As the title states, I am trying to switch the Keras backend to Theano in order to run a machine learning model but am having some issues. I started by switching the Keras backend to Theano in the .json file as shown below:
{
"floatx": "float32",
"epsilon": 1e-07,
"backend": "theano",
"image_data_format": "channels_last"
}
I also switched the Keras to import directly instead of from Tensorflow and am also importing Theano even though I am unsure if I have to.
import theano
from plivo import plivoxml
import keras
I am reading in my model but when I check the Keras backend remains Tensorflow and is unable to load.
print("Reading in the model now")
print("Keras backend is: ", keras.backend.backend())
model = keras.models.load_model('/home/NudgeStudyChatbot/mysite/lstm')
I get the normal server log messages as if I were to run Keras from Tensorflow and the backend remains Tensorflow.

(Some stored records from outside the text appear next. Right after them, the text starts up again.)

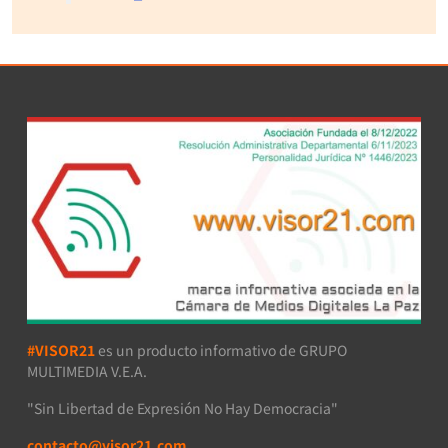
#VISOR21
es un producto informativo de GRUPO
MULTIMEDIA V.E.A.
"Sin Libertad de Expresión No Hay Democracia"
contacto@visor21.com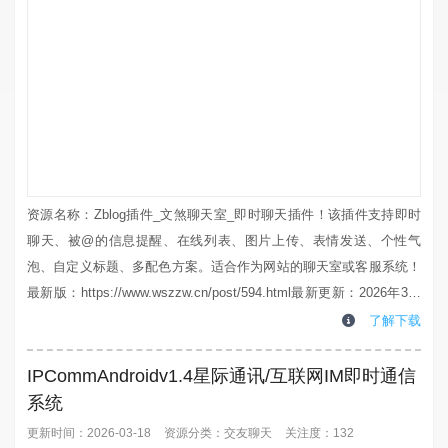
资源名称：Zblog插件_文煞聊天室_即时聊天插件！该插件支持即时
聊天、被@的信息提醒、在线列表、图片上传、表情发送、个性气
泡、自定义标题、多配色方案。适合作为网站的聊天室或客服系统！
最新版：https://www.wszzw.cn/post/594.html最新更新：2026年3月
24日更新内容：Zblog文煞聊天室即时聊天插件 v 2.11、修复一些已
了解下载
知bug；2、优化图片信息浏览模式，增加关闭图片浏览开关；3、优
化界面ui；4、增加用户在线列表折叠/...
IPCommAndroidv1.4星际通讯/互联网IM即时通信
系统
更新时间：2026-03-18
资源分类：
交友聊天
关注度：132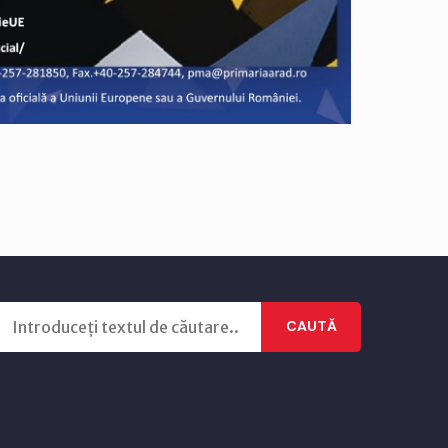
CAUTĂ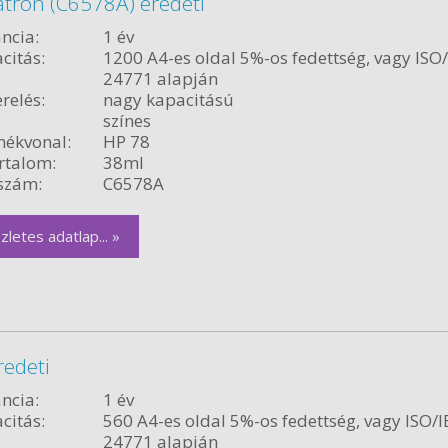
atron (C6578A) eredeti
ncia:
1 év
citás:
1200 A4-es oldal 5%-os fedettség, vagy ISO
24771 alapján
relés:
nagy kapacitású
színes
ékvonal:
HP 78
rtalom:
38ml
szám:
C6578A
zletes adatlap... »
redeti
ncia:
1 év
citás:
560 A4-es oldal 5%-os fedettség, vagy ISO/I
24771 alapján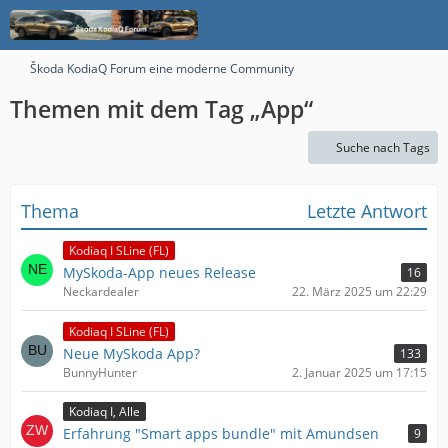
Škoda KodiaQ Forum eine moderne Community
Themen mit dem Tag „App“
Suche nach Tags
Thema
Letzte Antwort
Kodiaq I SLine (FL)
MySkoda-App neues Release
16
Neckardealer
22. März 2025 um 22:29
Kodiaq I SLine (FL)
Neue MySkoda App?
133
BunnyHunter
2. Januar 2025 um 17:15
Kodiaq I, Alle
Erfahrung "Smart apps bundle" mit Amundsen
9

2021-02-17 22:42:55 Reading in the model now
2021-02-17 22:42:55 Keras backend is: tensorflow
...
2021-02-17 22:42:55 2021-02-17 22:42:55.262148: F tensorflow/core/platform/env.cc:351] Check failed: -1 != path_length (-1 vs. -1)
2021-02-17 22:42:55 !!! uWSGI process 1 got Segmentation Fault !!!
I am hosting the code using a Flask web app with python 3.8. The model being loaded is trained using Keras from Tensorflow, but it takes a while to train so I would prefer not to retrain if possible. Any help or guidance would be greatly appreciated! If more information is needed just let me know!